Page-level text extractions
----
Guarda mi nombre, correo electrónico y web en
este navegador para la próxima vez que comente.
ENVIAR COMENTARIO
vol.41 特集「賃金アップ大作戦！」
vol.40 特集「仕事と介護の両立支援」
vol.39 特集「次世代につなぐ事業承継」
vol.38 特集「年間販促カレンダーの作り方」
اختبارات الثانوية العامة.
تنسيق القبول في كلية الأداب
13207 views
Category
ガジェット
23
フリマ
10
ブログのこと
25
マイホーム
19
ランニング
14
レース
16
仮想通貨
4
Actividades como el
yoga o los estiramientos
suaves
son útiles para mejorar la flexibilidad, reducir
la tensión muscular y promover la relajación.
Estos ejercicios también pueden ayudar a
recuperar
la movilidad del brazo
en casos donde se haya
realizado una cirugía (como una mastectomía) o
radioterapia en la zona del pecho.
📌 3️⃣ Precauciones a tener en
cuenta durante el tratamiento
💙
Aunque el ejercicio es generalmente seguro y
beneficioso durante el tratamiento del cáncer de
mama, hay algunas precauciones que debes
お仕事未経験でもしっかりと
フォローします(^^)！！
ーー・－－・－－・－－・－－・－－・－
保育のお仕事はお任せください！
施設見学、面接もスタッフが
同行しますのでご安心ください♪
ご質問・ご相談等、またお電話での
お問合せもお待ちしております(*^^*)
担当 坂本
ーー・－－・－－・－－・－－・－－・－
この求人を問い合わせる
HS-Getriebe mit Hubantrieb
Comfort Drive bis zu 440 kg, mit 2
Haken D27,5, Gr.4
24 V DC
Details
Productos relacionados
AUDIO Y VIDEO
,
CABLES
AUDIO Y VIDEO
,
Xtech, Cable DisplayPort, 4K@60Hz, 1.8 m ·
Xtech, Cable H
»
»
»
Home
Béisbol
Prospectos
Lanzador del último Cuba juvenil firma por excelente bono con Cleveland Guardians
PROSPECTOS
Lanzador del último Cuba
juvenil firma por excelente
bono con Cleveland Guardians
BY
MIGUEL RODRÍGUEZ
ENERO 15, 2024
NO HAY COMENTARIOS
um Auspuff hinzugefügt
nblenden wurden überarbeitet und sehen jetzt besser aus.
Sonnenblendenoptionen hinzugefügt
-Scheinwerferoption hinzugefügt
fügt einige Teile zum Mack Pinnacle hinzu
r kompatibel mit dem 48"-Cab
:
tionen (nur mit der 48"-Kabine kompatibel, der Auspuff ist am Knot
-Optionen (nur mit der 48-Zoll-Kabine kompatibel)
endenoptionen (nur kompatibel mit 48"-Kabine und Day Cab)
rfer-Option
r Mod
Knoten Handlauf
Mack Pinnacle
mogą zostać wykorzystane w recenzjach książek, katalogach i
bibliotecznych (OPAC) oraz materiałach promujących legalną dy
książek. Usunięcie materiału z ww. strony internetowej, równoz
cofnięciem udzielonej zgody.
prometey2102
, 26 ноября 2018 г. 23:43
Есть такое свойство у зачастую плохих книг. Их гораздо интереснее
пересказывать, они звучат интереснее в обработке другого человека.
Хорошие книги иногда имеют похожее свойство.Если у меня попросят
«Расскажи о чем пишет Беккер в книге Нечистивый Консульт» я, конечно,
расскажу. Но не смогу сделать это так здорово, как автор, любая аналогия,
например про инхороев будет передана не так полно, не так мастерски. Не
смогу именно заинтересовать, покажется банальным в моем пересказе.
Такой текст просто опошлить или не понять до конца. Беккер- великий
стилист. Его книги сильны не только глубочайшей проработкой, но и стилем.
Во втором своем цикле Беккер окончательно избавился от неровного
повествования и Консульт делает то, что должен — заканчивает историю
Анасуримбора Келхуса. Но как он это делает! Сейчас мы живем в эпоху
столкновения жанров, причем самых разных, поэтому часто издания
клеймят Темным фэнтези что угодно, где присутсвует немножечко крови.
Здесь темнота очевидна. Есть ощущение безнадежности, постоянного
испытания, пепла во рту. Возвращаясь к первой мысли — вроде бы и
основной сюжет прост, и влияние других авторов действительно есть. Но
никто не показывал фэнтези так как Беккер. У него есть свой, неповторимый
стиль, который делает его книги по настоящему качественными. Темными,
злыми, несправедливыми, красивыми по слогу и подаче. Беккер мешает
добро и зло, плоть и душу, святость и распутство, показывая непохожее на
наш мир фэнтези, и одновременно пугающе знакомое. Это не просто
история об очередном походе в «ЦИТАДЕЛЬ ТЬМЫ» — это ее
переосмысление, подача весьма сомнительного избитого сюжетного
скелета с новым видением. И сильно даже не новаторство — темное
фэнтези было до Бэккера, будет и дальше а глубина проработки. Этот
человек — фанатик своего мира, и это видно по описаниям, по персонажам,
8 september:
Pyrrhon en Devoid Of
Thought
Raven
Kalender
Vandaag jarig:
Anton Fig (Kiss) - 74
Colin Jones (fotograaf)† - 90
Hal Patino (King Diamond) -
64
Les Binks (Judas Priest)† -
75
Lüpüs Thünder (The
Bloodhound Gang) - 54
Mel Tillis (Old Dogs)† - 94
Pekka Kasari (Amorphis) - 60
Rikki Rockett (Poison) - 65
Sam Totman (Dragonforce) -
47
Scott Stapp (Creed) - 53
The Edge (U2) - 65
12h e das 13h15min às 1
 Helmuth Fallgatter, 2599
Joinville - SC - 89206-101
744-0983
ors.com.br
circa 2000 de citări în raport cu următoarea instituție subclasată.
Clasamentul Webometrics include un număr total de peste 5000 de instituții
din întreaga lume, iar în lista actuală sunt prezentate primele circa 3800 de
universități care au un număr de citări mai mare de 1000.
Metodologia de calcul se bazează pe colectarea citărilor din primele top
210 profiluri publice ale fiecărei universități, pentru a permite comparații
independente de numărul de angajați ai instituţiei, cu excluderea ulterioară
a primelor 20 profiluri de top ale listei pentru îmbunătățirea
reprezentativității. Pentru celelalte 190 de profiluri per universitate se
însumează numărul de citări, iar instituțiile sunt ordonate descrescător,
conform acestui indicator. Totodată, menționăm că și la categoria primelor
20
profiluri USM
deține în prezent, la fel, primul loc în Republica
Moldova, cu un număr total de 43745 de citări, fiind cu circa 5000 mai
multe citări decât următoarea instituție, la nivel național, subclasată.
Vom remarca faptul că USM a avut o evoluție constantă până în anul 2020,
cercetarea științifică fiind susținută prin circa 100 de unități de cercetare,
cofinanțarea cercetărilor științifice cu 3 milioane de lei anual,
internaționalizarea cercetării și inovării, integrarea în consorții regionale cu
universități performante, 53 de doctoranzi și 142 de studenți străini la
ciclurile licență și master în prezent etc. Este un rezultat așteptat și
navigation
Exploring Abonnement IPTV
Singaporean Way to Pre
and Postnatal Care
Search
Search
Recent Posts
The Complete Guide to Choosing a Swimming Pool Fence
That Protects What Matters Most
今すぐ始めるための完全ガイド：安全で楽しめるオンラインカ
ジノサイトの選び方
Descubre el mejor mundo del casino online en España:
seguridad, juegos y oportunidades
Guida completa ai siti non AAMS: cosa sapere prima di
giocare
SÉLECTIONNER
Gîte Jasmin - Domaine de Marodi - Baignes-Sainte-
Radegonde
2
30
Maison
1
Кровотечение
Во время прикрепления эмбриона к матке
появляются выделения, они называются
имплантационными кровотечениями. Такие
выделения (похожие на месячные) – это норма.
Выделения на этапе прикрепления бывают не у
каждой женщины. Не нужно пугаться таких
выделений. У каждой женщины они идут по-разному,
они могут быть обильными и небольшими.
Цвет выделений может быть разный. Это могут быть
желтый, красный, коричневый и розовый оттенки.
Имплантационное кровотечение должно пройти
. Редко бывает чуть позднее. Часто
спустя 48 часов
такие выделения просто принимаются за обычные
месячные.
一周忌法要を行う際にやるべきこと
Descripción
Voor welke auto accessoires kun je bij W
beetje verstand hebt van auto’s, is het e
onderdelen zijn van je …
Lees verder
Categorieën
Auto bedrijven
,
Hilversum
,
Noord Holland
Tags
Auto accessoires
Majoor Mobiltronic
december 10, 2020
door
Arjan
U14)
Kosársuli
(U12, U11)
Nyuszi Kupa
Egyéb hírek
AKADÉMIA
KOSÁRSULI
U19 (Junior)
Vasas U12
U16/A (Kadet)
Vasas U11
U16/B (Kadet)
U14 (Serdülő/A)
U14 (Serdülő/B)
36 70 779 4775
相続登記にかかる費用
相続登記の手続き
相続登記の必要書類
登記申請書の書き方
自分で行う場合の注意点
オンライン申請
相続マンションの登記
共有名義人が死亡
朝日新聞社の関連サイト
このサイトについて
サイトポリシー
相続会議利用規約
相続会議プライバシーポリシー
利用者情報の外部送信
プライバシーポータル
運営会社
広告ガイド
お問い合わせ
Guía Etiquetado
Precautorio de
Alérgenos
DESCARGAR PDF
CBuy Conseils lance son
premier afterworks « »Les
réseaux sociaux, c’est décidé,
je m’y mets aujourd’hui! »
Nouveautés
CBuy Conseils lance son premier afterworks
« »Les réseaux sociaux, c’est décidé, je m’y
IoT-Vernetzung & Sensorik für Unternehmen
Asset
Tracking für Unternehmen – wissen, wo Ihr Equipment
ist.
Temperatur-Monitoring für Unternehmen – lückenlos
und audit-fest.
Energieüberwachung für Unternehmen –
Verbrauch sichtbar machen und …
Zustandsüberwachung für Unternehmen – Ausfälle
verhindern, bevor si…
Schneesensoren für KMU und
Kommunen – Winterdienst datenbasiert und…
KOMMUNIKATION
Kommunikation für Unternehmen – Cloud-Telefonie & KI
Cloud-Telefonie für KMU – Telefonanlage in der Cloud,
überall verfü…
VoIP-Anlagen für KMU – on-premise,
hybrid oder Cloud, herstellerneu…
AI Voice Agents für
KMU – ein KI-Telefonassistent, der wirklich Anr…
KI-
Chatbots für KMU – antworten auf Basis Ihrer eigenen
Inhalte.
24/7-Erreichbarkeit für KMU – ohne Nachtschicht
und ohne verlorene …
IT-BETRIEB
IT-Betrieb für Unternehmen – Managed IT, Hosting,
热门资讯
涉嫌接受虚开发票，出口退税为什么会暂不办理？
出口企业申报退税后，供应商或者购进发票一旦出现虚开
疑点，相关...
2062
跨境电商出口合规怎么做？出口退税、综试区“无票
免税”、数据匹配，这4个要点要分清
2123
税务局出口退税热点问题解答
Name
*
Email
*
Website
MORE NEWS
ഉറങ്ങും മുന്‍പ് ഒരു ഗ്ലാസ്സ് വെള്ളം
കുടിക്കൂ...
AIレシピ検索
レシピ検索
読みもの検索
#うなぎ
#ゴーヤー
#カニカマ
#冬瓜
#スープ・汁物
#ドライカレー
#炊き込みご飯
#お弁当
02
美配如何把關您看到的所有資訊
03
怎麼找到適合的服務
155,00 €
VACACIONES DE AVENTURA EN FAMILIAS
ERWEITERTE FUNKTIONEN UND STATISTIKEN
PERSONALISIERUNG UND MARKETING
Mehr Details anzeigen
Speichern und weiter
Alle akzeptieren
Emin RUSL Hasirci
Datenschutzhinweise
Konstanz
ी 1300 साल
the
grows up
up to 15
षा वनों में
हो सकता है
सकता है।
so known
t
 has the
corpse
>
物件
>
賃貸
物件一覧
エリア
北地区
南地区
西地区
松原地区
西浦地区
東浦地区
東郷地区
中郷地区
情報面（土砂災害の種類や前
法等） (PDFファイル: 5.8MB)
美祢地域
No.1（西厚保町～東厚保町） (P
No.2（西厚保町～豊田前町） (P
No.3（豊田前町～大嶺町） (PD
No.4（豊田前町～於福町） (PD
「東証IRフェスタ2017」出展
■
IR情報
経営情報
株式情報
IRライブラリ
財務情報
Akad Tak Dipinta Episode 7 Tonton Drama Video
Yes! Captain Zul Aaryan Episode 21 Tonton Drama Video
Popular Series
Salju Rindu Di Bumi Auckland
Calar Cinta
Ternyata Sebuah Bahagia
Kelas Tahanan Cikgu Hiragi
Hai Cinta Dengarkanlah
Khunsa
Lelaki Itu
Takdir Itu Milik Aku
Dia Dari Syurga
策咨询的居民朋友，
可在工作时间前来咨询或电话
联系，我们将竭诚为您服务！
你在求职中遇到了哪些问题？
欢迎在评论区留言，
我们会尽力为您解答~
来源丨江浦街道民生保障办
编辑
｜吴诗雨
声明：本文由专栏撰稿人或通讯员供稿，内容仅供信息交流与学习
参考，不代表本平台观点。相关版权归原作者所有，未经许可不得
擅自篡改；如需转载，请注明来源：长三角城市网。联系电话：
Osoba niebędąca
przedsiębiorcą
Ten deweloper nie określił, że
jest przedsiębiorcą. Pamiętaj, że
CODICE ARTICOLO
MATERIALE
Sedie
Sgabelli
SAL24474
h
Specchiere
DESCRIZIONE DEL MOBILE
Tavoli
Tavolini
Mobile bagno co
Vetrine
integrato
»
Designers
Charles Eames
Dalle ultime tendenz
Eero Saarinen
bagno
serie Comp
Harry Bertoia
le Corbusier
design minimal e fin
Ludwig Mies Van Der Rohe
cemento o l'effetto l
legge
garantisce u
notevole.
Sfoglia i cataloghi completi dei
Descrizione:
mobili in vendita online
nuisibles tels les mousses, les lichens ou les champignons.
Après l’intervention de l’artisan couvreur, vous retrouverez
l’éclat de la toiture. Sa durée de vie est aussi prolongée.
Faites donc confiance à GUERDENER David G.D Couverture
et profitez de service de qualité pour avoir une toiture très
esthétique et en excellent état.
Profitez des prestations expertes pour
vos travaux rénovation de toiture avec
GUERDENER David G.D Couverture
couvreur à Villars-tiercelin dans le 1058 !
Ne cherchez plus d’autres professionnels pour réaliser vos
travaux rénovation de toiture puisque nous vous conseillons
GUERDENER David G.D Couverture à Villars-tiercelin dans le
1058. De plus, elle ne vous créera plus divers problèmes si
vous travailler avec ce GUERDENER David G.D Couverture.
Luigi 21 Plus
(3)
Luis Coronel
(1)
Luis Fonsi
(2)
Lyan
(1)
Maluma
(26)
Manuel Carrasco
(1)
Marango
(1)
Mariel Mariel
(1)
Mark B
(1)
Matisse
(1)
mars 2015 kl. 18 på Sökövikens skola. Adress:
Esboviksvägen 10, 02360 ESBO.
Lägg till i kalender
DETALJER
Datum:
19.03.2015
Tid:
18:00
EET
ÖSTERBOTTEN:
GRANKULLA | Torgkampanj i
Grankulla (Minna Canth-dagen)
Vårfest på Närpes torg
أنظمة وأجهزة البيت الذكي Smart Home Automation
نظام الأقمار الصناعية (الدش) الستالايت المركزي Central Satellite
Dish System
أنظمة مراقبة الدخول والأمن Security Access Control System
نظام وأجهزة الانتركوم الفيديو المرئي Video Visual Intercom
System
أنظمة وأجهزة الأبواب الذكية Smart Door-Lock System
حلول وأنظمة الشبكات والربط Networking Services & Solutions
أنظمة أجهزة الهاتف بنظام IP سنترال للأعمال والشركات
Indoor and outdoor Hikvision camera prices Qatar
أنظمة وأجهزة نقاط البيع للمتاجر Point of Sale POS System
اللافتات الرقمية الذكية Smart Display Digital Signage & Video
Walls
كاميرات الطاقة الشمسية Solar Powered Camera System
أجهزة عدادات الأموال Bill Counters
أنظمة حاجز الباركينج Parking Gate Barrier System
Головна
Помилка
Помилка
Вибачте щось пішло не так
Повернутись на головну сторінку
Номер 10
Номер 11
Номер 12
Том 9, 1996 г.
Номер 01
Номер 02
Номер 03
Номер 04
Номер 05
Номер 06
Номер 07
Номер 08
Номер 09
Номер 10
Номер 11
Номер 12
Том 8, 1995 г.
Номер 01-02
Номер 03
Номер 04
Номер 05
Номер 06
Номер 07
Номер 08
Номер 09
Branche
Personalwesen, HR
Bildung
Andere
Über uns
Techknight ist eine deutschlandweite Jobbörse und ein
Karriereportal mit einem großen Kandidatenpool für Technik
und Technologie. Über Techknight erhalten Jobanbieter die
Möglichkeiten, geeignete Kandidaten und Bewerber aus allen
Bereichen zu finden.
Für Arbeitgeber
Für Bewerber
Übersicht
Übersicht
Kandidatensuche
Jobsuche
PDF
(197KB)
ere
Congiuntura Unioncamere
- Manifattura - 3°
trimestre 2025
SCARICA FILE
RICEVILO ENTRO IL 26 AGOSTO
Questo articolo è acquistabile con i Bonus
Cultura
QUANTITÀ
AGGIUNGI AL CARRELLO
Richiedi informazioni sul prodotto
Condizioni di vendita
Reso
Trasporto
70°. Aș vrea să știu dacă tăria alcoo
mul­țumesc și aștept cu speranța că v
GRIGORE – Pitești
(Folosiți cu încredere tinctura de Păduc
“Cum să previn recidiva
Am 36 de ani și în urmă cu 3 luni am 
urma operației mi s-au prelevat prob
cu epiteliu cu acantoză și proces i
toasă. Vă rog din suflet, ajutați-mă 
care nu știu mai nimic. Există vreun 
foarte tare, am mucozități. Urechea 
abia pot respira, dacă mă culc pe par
----
WHAT YOU NEED TO DO | Copy, exactly and only, the lines above that begin with the one containing "cemento o l'effetto l" and finish with the one containing "Après l’intervention de".

SOLUTION TO THE EXERCISE |
cemento o l'effetto l
legge
garantisce u
notevole.
Sfoglia i cataloghi completi dei
Descrizione:
mobili in vendita online
nuisibles tels les mousses, les lichens ou les champignons.
Après l’intervention de l’artisan couvreur, vous retrouverez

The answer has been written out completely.